QUESTION: I want to use FAISS on a dataset in my application domain. Here are the properties of the specific dataset:
low dimensional d<20, data distribution is uniform, vectors are dense, number of vectors in dataset are < 50000, input space is euclidean, (just consider as 20 dimensional 50,000 vectors created with random uniform distribution.
But the problem is: my dataset grows incrementally. In other words, initially, there is only one randomly generated vector in dataset. The query point will be generated randomly, its ONE nearest neighbor will be determined from dataset. After this, the query point will be added into dataset. This process is repeated. At any time, there will be a randomly generated query point, its nearest neighbor will be determined and it will be inserted to dataset.
For this, which indexing scheme to use? and what will be the proper way?
I have done this using IndexFlatL2, which is obviously brute-force and slow. Now I want to do the faster search, but it requires index.train(xb) step. But my xb has only one vector and it has to be built incrementally, as mentioned above.

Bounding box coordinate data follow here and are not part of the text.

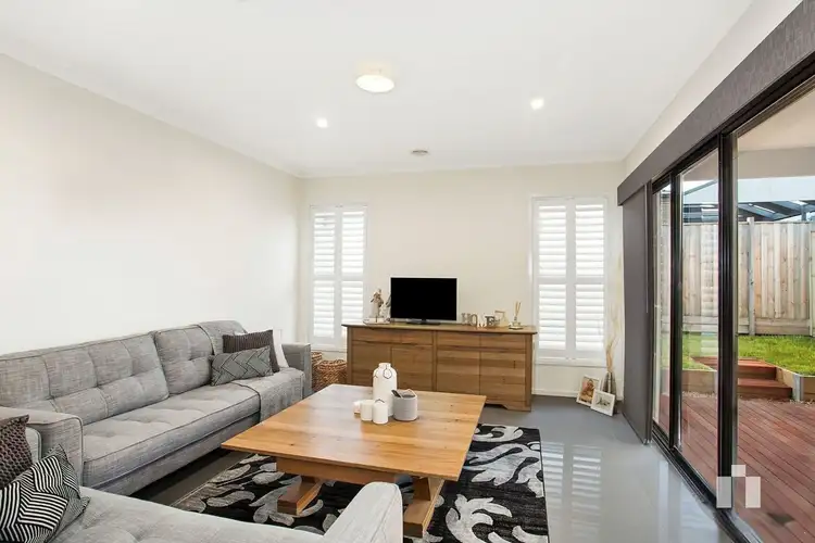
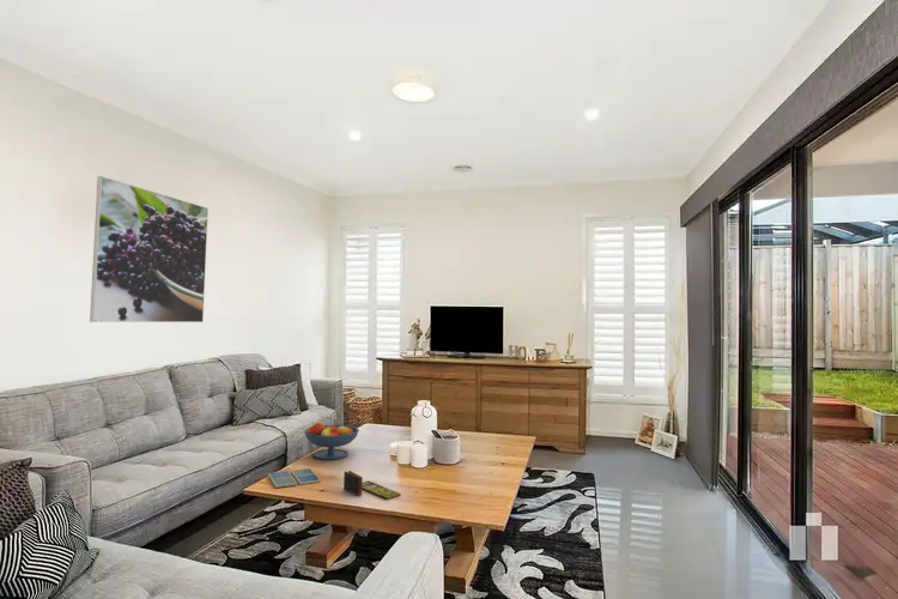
+ drink coaster [267,467,321,489]
+ board game [342,470,402,501]
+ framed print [89,175,210,323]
+ fruit bowl [303,420,360,460]
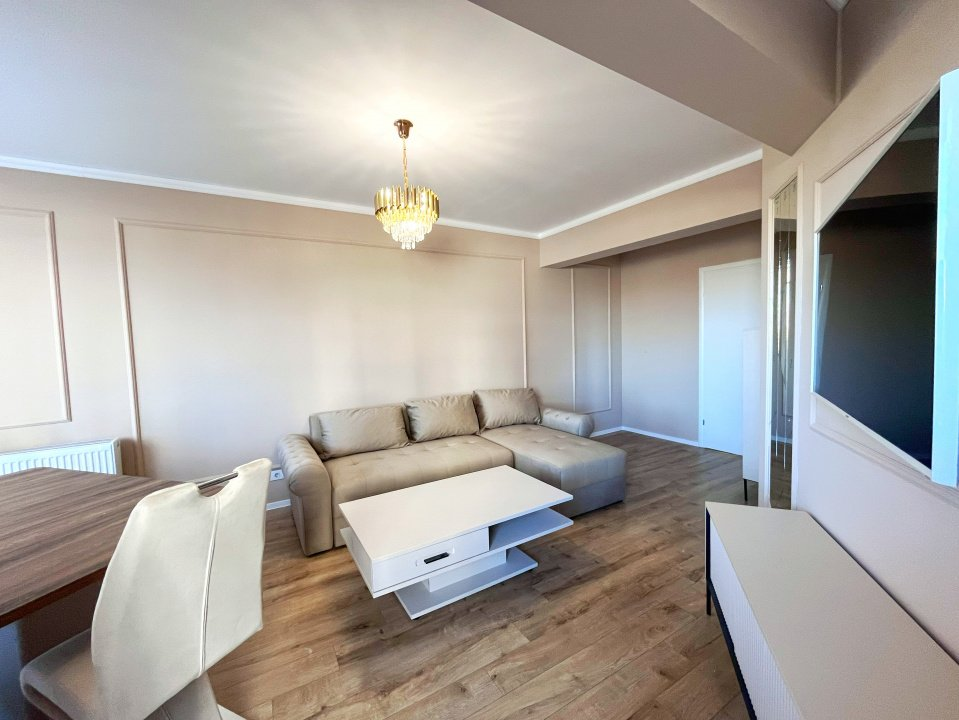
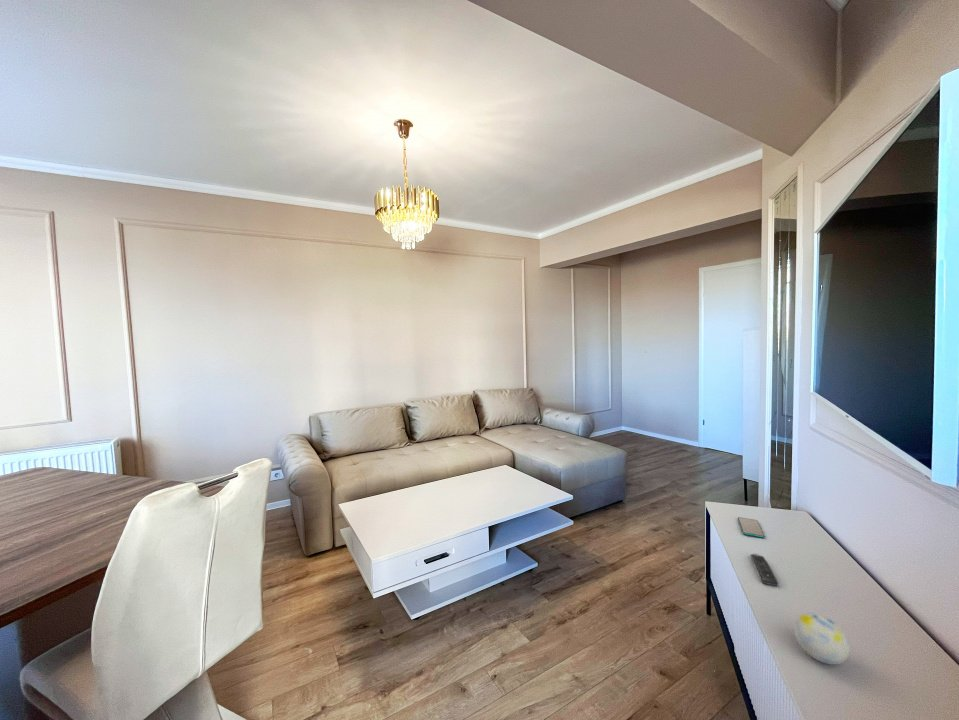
+ smartphone [737,516,766,539]
+ remote control [750,553,779,587]
+ decorative ball [793,612,851,665]
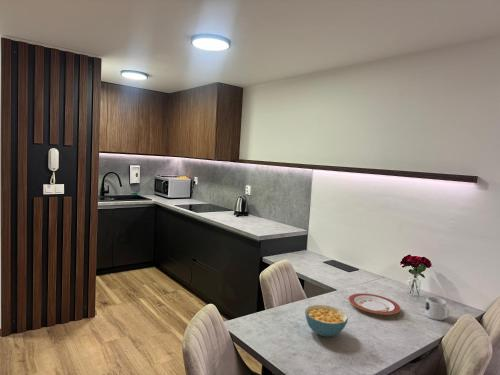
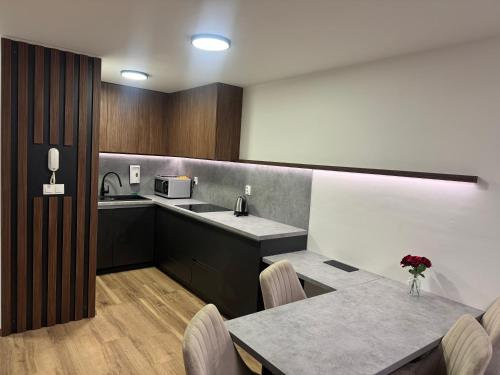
- plate [348,292,401,316]
- mug [424,296,450,321]
- cereal bowl [304,304,349,338]
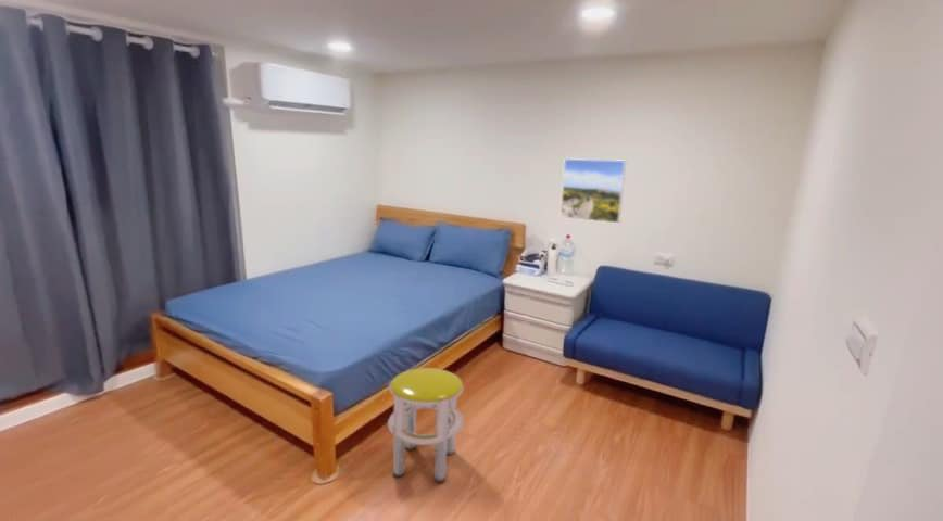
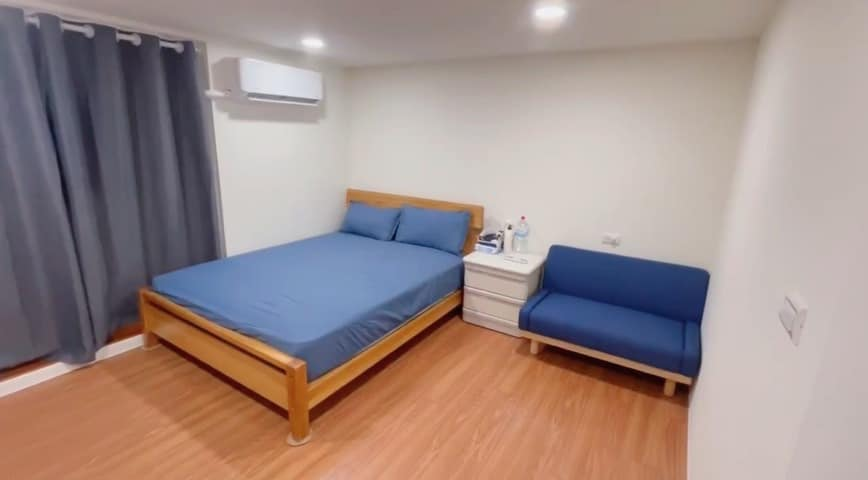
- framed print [559,157,627,225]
- stool [387,367,465,483]
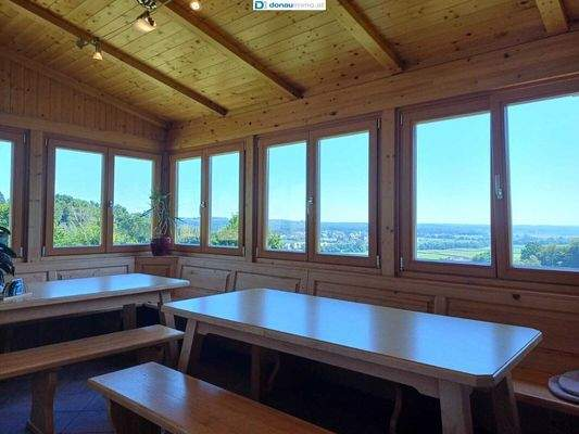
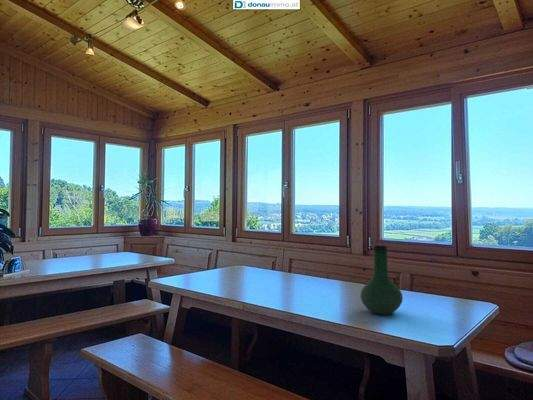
+ vase [359,245,404,316]
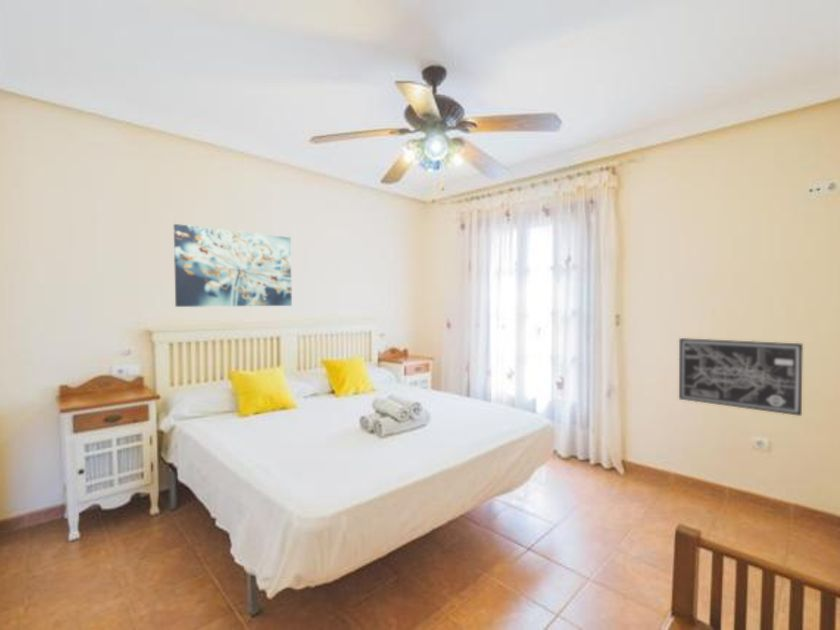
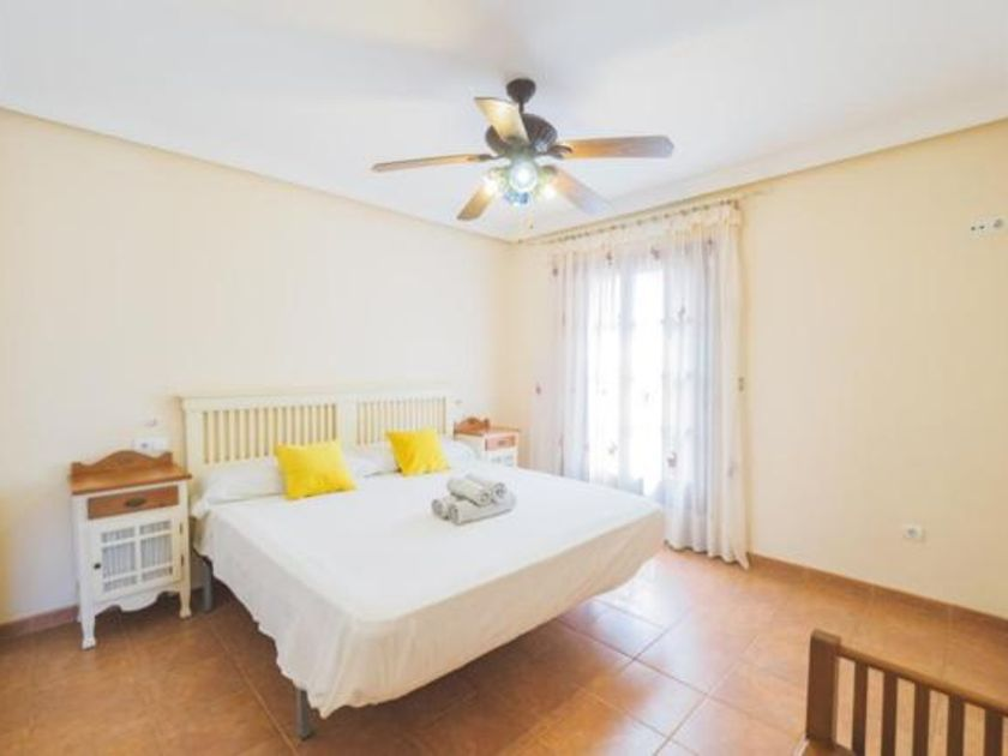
- wall art [173,223,293,308]
- wall art [678,337,804,417]
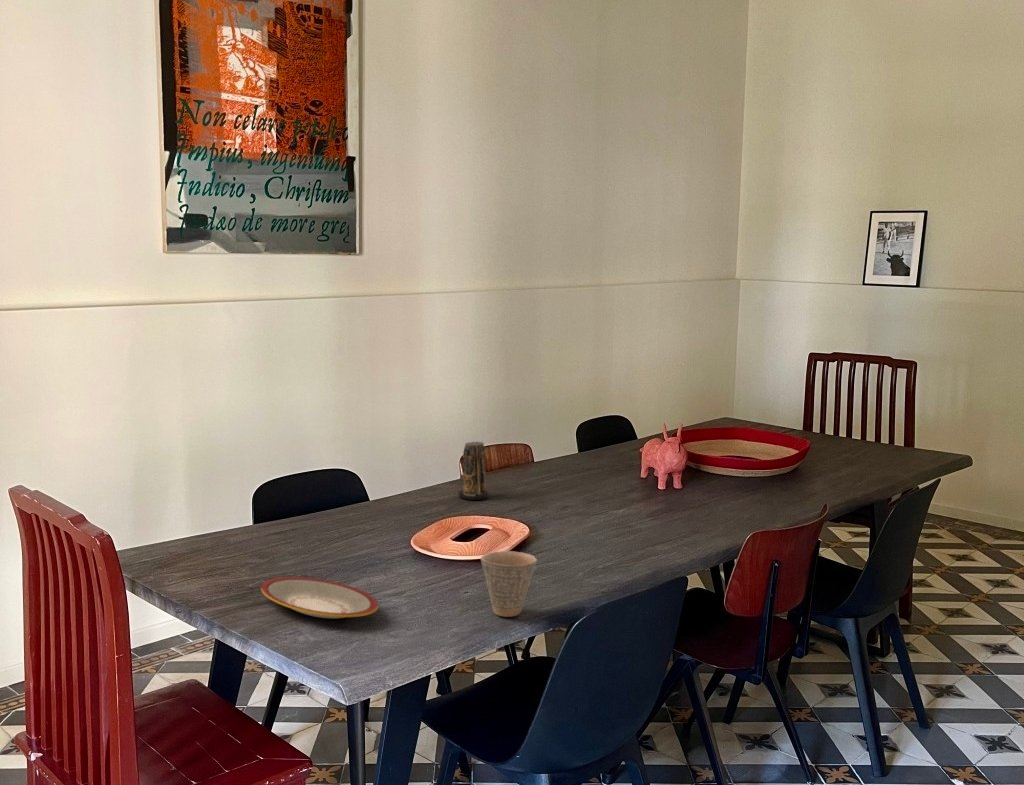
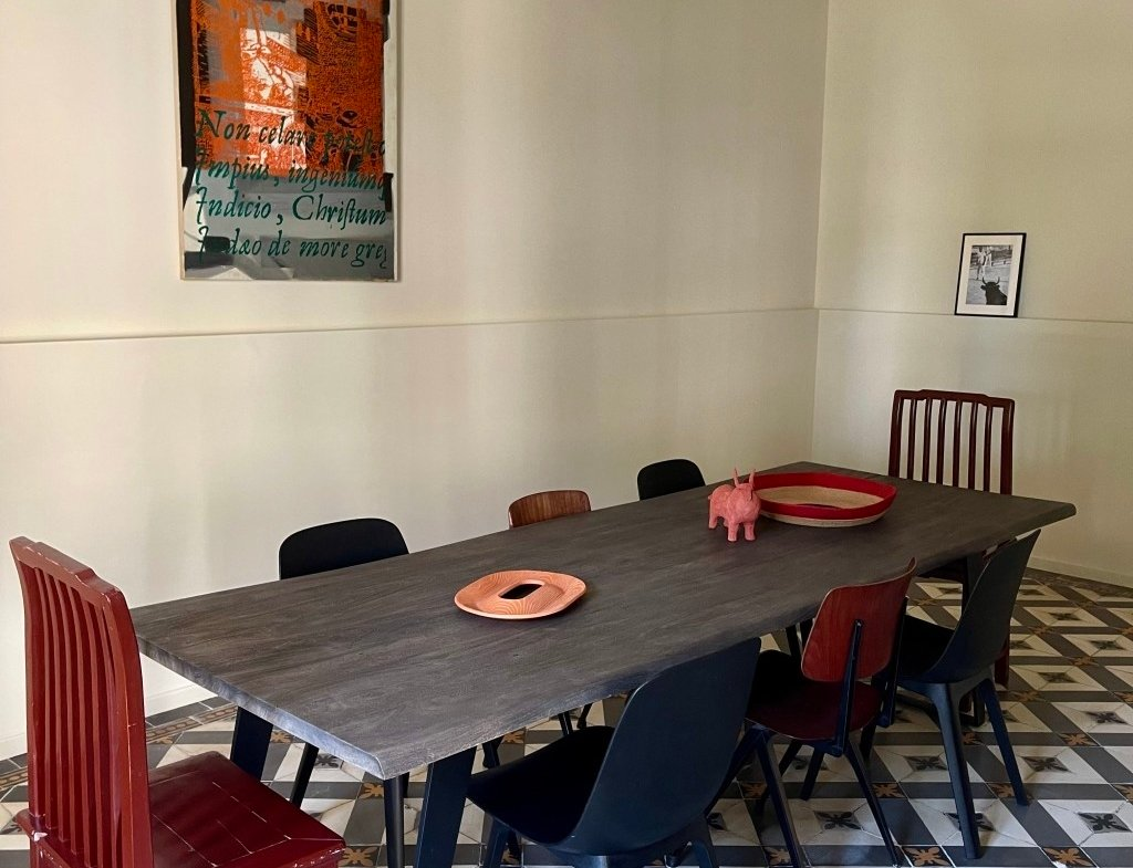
- candle [458,441,489,501]
- plate [260,576,379,619]
- cup [480,550,538,618]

Based on the properties of my dataset that I know in advance, how can I use them to do faster search?
Side note: As my dataset is not too high dimensional and vectors are only a few thousand, will the Product Quantization be useful still, or we should skip product quantization for further speedup because I dont think the memory requirements are too high to use PQ?
There will be some regimes in which PQ provides a speedup for search (where the overhead of PQ lookup is overridden by the win in reducing memory bandwidth requirements), but typically the technique is used for compression rather than speedup and in many applications it will only be slower. Adding vectors it is certainly slower.
In the regime in which you are in, IndexIVFFlat makes the most sense, but this is an approximate index. The train() data needs to be on a representative sample of your data distribution. In the very tiny database regime (say, < 1000 vectors or so), a flat index will likely remain superior. As you are periodically adding new vectors, you may have to decide for yourself whether or not you wish to retrain an index / build a new one from scratch.
An exact non-exhaustive search space partitioning scheme like a k-D tree will likely work best in your low-ish dimensional (d < 20) use case. This kind of index can be built incrementally. There is no implementation of this in Faiss, however (it is typically designed for high dimensions, usually 32 - 2048 or so), so you'd have to find another library for it.
thank you. There are some points that I want to highlight:
ANN of exact NN, any of them is acceptable. I just need speed boost.
yes, kdtree supports incremental insertion but they perform poorly when d> 5.
i have used hnsw against kdtree, and hnsew performed better for d> 5
There is another observation that I cant explain: calculating nearest neighbor by L2FLAT was very fast as compared to my custom code for traditional exhaustive distance calculation to determine NN. Which is amazing because L2FLAT was also supposed to calculate exhaustive distances. Why it is faster?
... There is another observation that I cant explain: calculating nearest neighbor by L2FLAT was very fast as compared to my custom code for traditional exhaustive distance calculation to determine NN. Which is amazing because L2FLAT was also supposed to calculate exhaustive distances. Why it is faster?
FAISS is highly optimized, e.g. using SIMD and BLAS.
Here is the detailed expanation.
Just one observation: if the data is indeed uniform in a hyper-cube in low dimensions, then hashing will probably provide better search results than an IVF. This is because the IVF clustering cannot do anything meaningful on uniform data.
Unfortunately, no hashing algorithm is implemented in Faiss (except for binary indexes).